Die Visualisierung zeigt die geografische Verteilung der Airbnb-Angebote nach Gemeinden oder, im Falle von Zürich und Winterthur, nach Stadtteilen. Um die Gesamtzahl der Angebote und die «Angebotsrate» in einer bestimmten Gemeinde anzuzeigen, kann der Cursor über ihr platziert werden. Mit einem Klick auf die Gemeinde lassen sich zudem die einzelnen Preise einblenden.
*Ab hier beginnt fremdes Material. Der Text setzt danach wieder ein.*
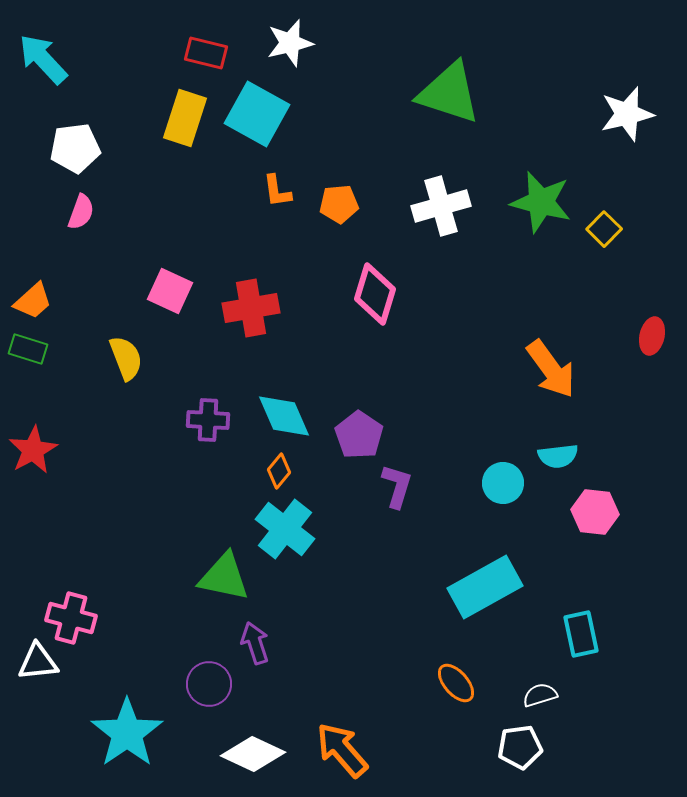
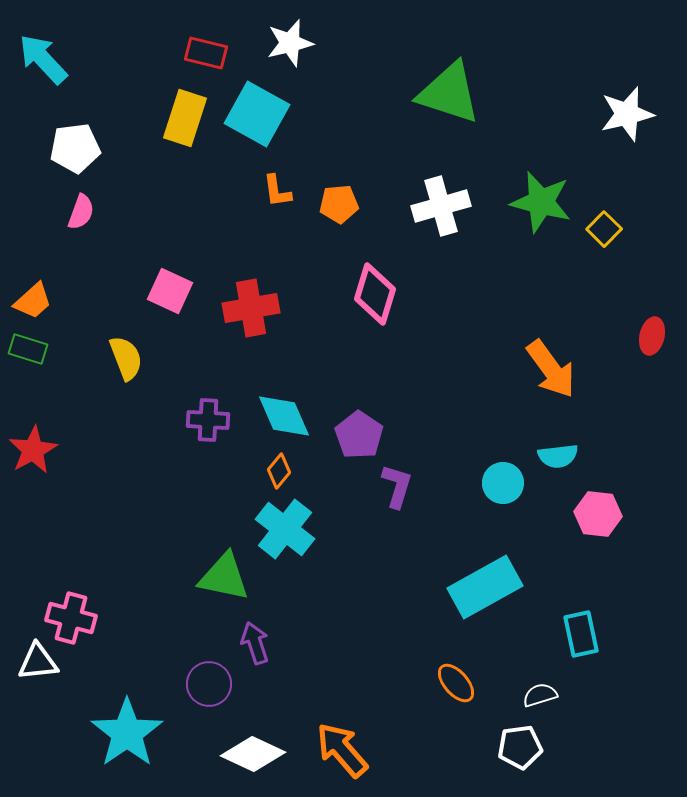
pink hexagon at (595, 512): moved 3 px right, 2 px down
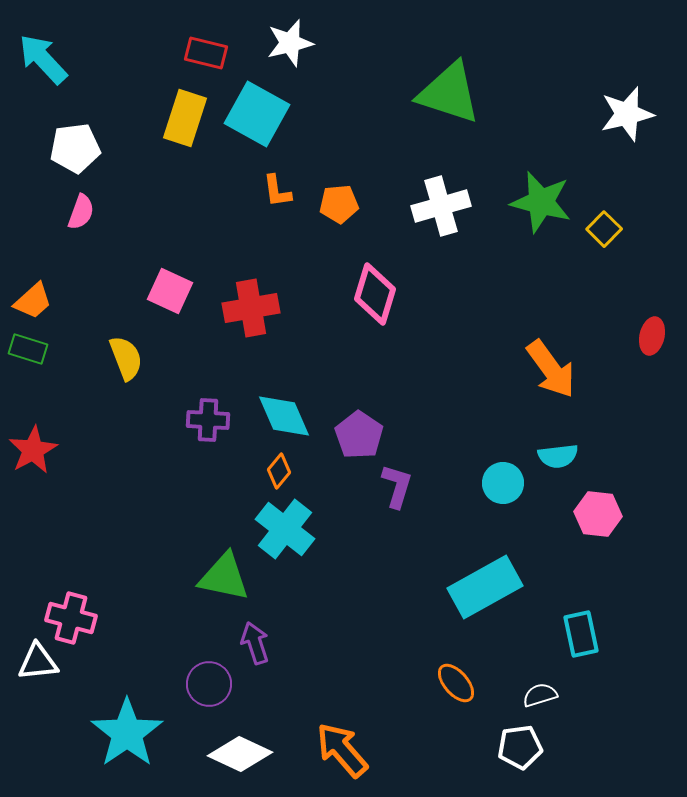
white diamond at (253, 754): moved 13 px left
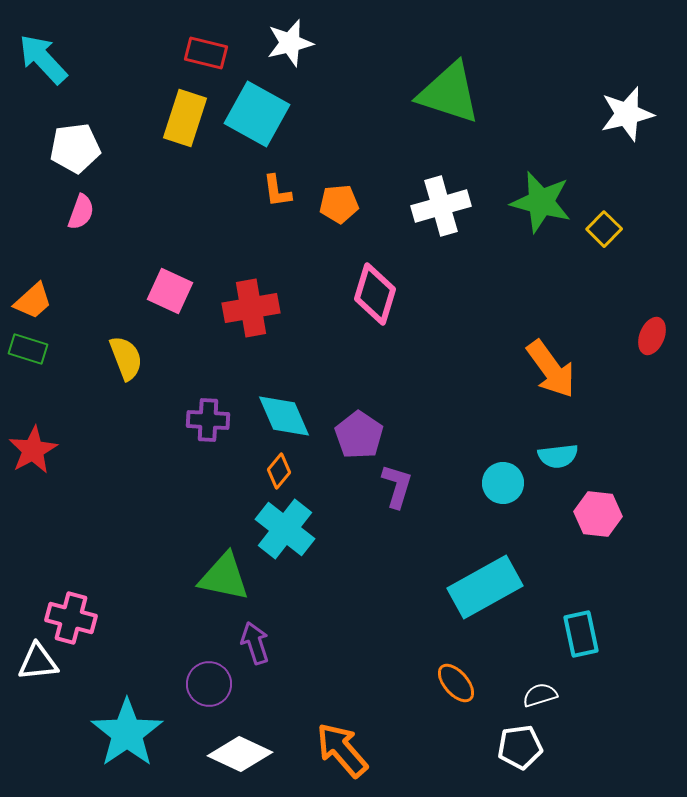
red ellipse at (652, 336): rotated 9 degrees clockwise
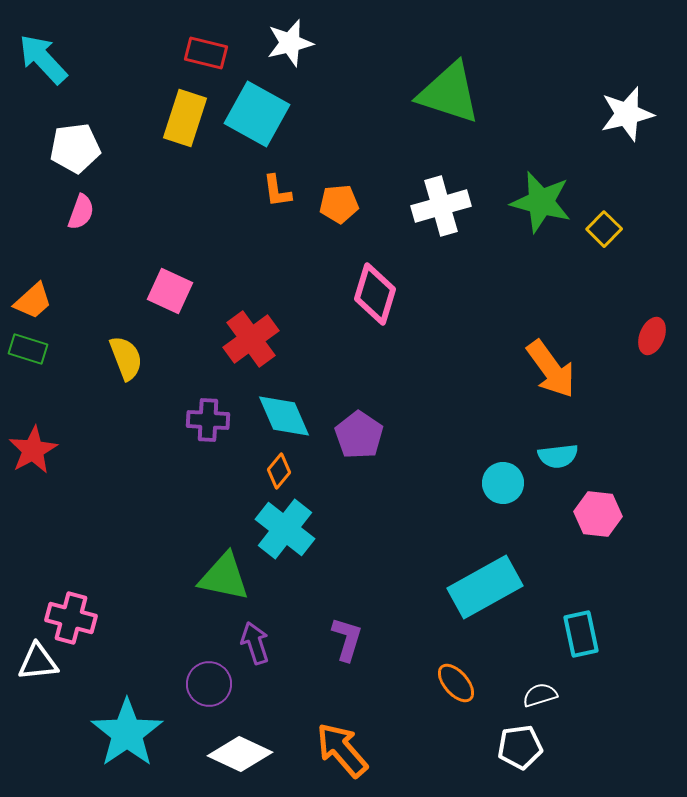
red cross at (251, 308): moved 31 px down; rotated 26 degrees counterclockwise
purple L-shape at (397, 486): moved 50 px left, 153 px down
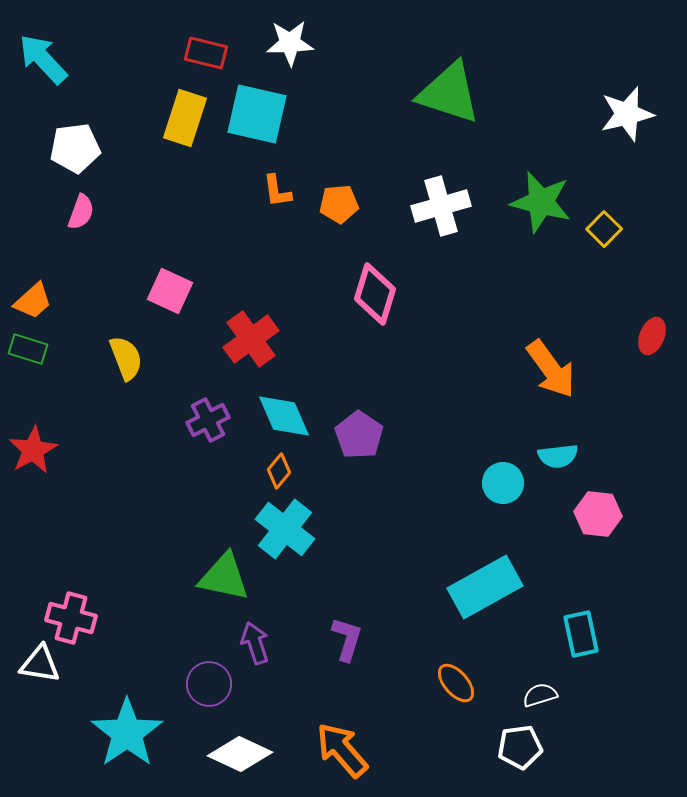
white star at (290, 43): rotated 12 degrees clockwise
cyan square at (257, 114): rotated 16 degrees counterclockwise
purple cross at (208, 420): rotated 30 degrees counterclockwise
white triangle at (38, 662): moved 2 px right, 2 px down; rotated 15 degrees clockwise
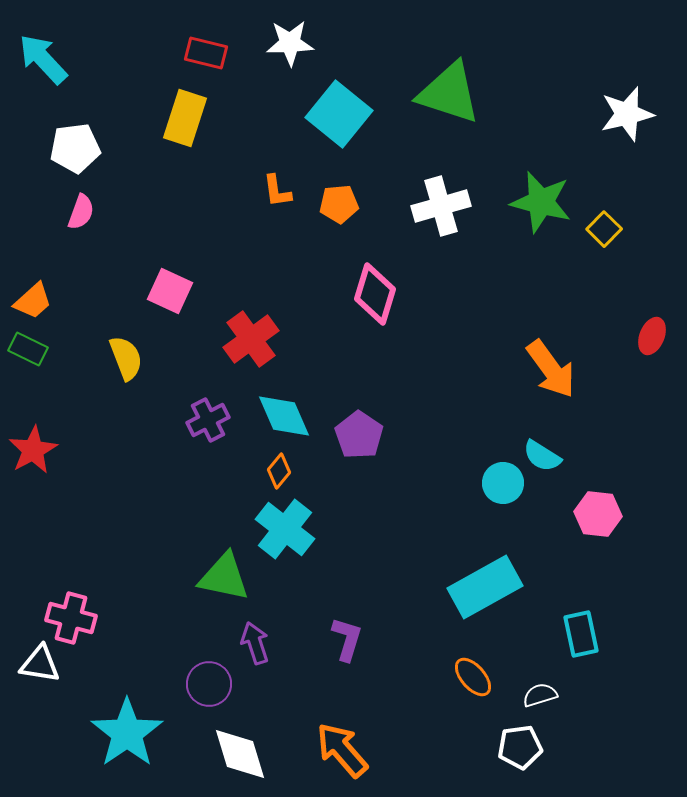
cyan square at (257, 114): moved 82 px right; rotated 26 degrees clockwise
green rectangle at (28, 349): rotated 9 degrees clockwise
cyan semicircle at (558, 456): moved 16 px left; rotated 39 degrees clockwise
orange ellipse at (456, 683): moved 17 px right, 6 px up
white diamond at (240, 754): rotated 48 degrees clockwise
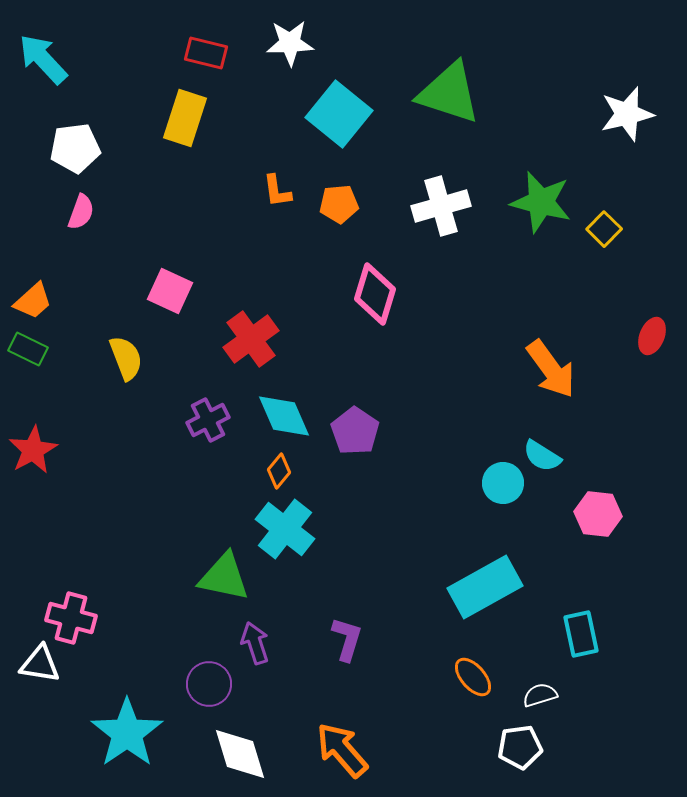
purple pentagon at (359, 435): moved 4 px left, 4 px up
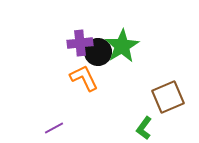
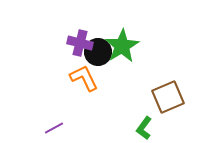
purple cross: rotated 20 degrees clockwise
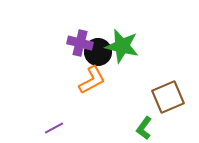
green star: rotated 28 degrees counterclockwise
orange L-shape: moved 8 px right, 2 px down; rotated 88 degrees clockwise
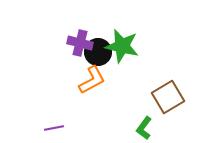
brown square: rotated 8 degrees counterclockwise
purple line: rotated 18 degrees clockwise
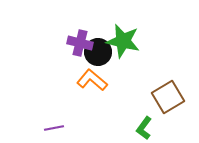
green star: moved 1 px right, 5 px up
orange L-shape: rotated 112 degrees counterclockwise
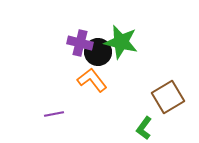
green star: moved 2 px left, 1 px down
orange L-shape: rotated 12 degrees clockwise
purple line: moved 14 px up
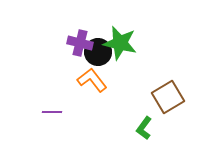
green star: moved 1 px left, 1 px down
purple line: moved 2 px left, 2 px up; rotated 12 degrees clockwise
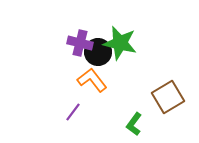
purple line: moved 21 px right; rotated 54 degrees counterclockwise
green L-shape: moved 10 px left, 4 px up
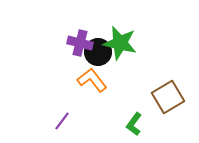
purple line: moved 11 px left, 9 px down
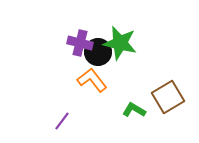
green L-shape: moved 14 px up; rotated 85 degrees clockwise
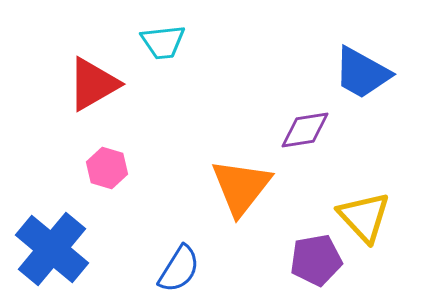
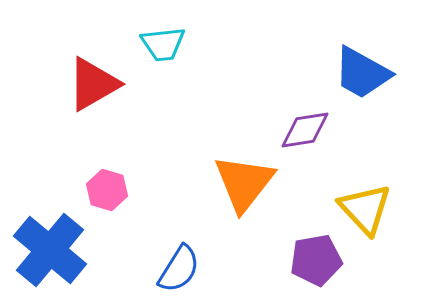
cyan trapezoid: moved 2 px down
pink hexagon: moved 22 px down
orange triangle: moved 3 px right, 4 px up
yellow triangle: moved 1 px right, 8 px up
blue cross: moved 2 px left, 1 px down
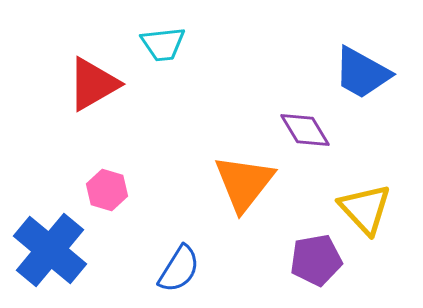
purple diamond: rotated 68 degrees clockwise
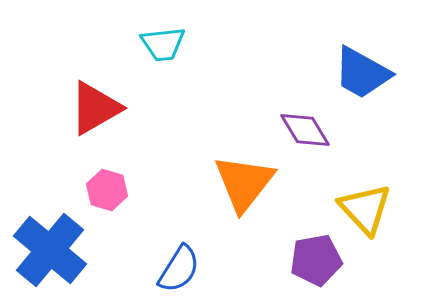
red triangle: moved 2 px right, 24 px down
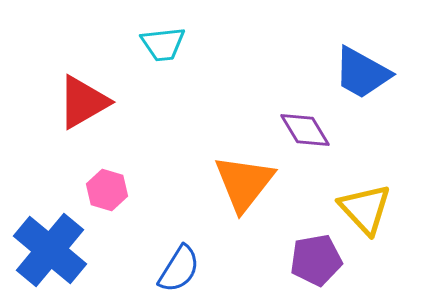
red triangle: moved 12 px left, 6 px up
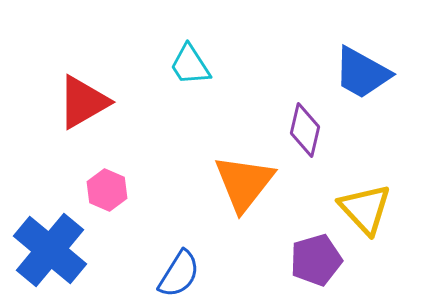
cyan trapezoid: moved 27 px right, 21 px down; rotated 63 degrees clockwise
purple diamond: rotated 44 degrees clockwise
pink hexagon: rotated 6 degrees clockwise
purple pentagon: rotated 6 degrees counterclockwise
blue semicircle: moved 5 px down
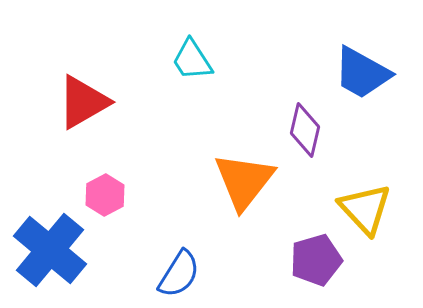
cyan trapezoid: moved 2 px right, 5 px up
orange triangle: moved 2 px up
pink hexagon: moved 2 px left, 5 px down; rotated 9 degrees clockwise
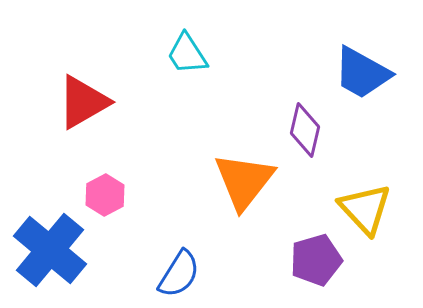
cyan trapezoid: moved 5 px left, 6 px up
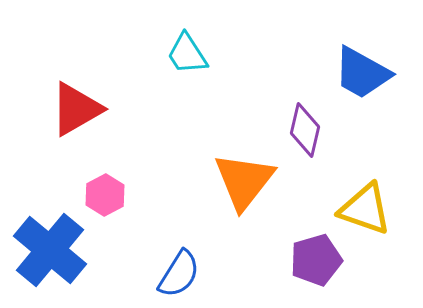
red triangle: moved 7 px left, 7 px down
yellow triangle: rotated 28 degrees counterclockwise
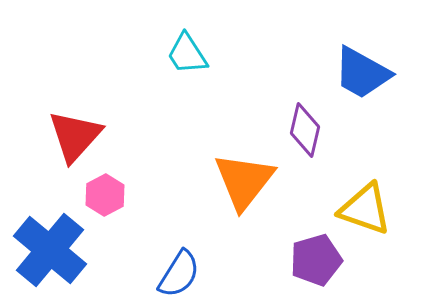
red triangle: moved 1 px left, 27 px down; rotated 18 degrees counterclockwise
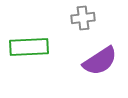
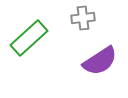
green rectangle: moved 9 px up; rotated 39 degrees counterclockwise
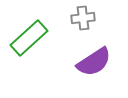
purple semicircle: moved 6 px left, 1 px down
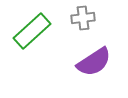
green rectangle: moved 3 px right, 7 px up
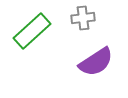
purple semicircle: moved 2 px right
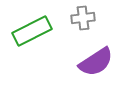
green rectangle: rotated 15 degrees clockwise
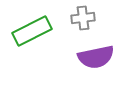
purple semicircle: moved 5 px up; rotated 21 degrees clockwise
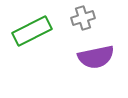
gray cross: rotated 10 degrees counterclockwise
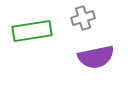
green rectangle: rotated 18 degrees clockwise
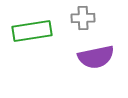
gray cross: rotated 15 degrees clockwise
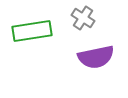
gray cross: rotated 35 degrees clockwise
Je nach Anzahl der verfügbaren Angebote wird zusätzlich der Medianpreis (mehr als drei Angebote) oder ein sogenannter Boxplot (mehr als zehn Angebote), der Aufschluss über die gesamte Streuung der Preise gibt, angezeigt. Da die geografischen Koordinaten der Angebote von den Inserenten selber erfasst werden, kann besonders bei Objekten, die in der Nähe vom Gemeinde- oder Stadtkreisgrenzen liegen, nicht ausgeschlossen werden, dass sie wegen unpräziser Verortung den falschen Gemeinden oder Quartieren zugeordnet sind.

Vorgehen / Methodik

Die Daten wurden am 23.8.2016 mit Hilfe der Statistik-Software R gesammelt. Dabei wurden automatisierte Abfragen zu den Angeboten im Kanton Zürich (nach Preis, Kategorie, Kapazität etc.) abgesetzt. Die Suchergebnisse wurden in einem Datensatz abgespeichert. Dieser enthält die Rohdaten zur Visualisierung und kann hier heruntergeladen werden. Der Datensatz enthält lediglich die für die Visualisierung relevanten Informationen. Die Koordinaten sind auf ca. 50m Genauigkeit gerundet und es sind keine Angaben zur Anzahl Bewertungen enthalten. Das R-Skript für die Abfragen stellen wir ebenfalls zum Download zur Verfügung. Unter anderem können auf diesem Weg folgende Informationen abgefragt und gespeichert werden:

  • Kategorie des Angebots (Ganze Unterkunft, Privatzimmer, Gemeinsames Zimmer)
  • Anzahl Zimmer und Betten
  • durch den Anbieter erfasste geografische Koordinaten des Objekts
  • Angebotspreise (pro Nacht) zum Zeitpunkt der Abfrage
  • Anzahl Bewertungen
  • Anzahl Angebote eines Anbieters

Daten, die direkt auf die Auslastung der Objekte schliessen lassen würden, können auf diese Weise nicht erhoben werden. Das verwendete R-Skript wurde vor der Publikation dieser Mitteilung nochmals getestet (6.12.2016). Sollte Airbnb Änderungen an der Struktur der Website oder an der API vornehmen, so können wir keine Gewähr dafür übernehmen, dass das Skript weiterhin funktioniert. Es gibt auch keine Garantie auf Vollständigkeit der mit Hilfe des Skripts gesammelten Daten. Es empfiehlt sich daher, die mit dem Skript gesammelten Daten und die auf der Airbnb-Website angezeigten Angebote stichprobenartig abzugleichen.
 

Nutzungsregelung

Es gelten die Nutzungsregelungen des Statistischen Amtes des Kantons Zürich.